**Given data**:
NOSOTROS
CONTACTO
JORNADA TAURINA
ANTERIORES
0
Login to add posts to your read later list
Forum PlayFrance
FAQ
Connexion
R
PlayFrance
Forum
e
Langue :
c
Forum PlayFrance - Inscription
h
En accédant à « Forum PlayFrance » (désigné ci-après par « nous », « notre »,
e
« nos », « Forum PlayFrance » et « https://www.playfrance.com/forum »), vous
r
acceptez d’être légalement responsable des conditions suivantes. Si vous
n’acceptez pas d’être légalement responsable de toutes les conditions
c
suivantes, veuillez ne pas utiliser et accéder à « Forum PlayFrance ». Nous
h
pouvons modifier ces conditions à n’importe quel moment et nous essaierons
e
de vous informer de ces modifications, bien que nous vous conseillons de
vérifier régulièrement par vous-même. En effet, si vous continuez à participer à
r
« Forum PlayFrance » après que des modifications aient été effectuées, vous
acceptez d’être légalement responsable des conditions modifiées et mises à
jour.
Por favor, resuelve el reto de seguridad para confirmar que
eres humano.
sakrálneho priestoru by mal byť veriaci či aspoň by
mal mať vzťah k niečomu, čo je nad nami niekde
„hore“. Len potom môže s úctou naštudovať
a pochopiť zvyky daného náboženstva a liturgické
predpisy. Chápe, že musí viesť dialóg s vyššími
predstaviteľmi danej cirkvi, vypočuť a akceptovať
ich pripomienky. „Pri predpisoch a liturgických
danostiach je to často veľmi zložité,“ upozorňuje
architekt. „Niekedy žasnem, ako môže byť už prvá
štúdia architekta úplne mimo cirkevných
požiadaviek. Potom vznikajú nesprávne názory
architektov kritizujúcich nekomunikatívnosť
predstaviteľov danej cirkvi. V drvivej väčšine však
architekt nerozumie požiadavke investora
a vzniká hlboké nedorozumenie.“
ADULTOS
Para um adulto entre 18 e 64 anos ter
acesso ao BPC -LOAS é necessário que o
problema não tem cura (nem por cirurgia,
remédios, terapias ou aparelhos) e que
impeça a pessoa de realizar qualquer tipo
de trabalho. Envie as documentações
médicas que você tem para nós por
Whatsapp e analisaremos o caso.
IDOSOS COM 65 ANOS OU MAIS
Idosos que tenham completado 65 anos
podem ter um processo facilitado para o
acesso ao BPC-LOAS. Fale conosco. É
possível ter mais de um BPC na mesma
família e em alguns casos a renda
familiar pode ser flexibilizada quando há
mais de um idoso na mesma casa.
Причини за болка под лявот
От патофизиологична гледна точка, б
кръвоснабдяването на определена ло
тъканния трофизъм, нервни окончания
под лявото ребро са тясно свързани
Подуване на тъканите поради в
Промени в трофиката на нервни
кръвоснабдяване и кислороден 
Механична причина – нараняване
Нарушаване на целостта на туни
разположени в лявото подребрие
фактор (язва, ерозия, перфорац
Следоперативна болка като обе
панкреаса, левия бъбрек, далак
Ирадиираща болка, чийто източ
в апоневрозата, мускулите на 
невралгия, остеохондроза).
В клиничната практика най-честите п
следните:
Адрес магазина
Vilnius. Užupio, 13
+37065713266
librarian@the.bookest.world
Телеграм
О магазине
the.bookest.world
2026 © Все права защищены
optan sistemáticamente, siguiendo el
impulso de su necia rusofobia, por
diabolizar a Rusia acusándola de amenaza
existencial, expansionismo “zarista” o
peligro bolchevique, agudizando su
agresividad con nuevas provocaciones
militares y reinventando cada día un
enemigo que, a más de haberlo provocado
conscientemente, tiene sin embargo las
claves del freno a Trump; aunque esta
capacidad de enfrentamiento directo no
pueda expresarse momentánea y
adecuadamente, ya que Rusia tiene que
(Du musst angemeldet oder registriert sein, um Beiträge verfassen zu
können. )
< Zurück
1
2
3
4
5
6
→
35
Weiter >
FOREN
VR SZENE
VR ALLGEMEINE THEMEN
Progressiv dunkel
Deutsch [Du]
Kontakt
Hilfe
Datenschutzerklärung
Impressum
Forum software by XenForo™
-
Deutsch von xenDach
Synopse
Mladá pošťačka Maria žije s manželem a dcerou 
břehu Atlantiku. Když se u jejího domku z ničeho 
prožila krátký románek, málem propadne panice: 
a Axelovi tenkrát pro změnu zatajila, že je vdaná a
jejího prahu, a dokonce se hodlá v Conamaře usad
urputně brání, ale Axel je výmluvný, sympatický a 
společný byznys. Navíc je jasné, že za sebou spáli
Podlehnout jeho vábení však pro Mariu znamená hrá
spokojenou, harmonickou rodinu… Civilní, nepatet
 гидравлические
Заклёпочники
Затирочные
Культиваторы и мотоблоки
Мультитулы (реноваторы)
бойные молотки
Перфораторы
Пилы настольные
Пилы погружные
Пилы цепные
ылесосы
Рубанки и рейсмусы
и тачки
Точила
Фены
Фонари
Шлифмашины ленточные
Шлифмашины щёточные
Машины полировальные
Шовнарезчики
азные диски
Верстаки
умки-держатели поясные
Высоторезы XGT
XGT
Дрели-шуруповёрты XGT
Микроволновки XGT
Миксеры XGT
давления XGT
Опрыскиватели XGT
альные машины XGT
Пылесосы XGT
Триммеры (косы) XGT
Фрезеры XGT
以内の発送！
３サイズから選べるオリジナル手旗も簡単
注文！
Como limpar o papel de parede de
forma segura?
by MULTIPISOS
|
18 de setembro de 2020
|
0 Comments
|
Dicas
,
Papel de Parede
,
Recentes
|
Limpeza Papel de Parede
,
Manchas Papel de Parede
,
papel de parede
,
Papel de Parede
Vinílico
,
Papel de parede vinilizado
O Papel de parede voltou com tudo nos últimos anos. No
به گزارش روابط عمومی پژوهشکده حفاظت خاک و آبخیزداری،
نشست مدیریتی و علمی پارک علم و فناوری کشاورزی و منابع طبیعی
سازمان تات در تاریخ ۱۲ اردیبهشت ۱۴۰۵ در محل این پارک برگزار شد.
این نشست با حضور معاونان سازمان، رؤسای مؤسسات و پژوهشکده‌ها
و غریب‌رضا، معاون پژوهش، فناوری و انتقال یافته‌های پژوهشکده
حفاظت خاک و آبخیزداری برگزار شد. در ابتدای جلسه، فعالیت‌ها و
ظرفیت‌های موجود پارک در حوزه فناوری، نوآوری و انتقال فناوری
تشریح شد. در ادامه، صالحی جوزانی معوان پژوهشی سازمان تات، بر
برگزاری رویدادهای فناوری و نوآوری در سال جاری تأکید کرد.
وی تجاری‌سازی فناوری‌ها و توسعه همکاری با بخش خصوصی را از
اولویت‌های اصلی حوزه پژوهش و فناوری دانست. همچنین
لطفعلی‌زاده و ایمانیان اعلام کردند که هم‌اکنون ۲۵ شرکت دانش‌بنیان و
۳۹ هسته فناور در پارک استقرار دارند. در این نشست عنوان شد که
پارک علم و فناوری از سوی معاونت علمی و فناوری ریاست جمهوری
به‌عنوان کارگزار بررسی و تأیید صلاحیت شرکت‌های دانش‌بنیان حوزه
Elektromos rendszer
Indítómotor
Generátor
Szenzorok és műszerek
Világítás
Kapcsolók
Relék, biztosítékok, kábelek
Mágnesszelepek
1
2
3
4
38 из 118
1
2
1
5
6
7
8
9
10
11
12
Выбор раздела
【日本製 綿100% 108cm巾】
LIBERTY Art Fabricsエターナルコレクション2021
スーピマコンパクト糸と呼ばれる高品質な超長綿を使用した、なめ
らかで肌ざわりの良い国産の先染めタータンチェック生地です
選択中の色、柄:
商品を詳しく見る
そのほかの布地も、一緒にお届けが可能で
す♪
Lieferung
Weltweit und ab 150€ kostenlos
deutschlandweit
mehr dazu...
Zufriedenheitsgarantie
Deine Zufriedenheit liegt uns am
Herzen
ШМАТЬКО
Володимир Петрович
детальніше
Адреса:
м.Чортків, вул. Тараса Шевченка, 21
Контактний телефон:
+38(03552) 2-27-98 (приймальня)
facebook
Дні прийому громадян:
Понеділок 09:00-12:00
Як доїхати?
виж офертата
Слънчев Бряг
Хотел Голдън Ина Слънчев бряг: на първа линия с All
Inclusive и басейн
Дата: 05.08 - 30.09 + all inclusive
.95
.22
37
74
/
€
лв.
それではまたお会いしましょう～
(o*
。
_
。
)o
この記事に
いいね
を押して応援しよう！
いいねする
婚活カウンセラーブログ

**Work instructions**: If a line in the entries above holds the word "responsable", count it; then report the total alone.

**Solution for this task**: 3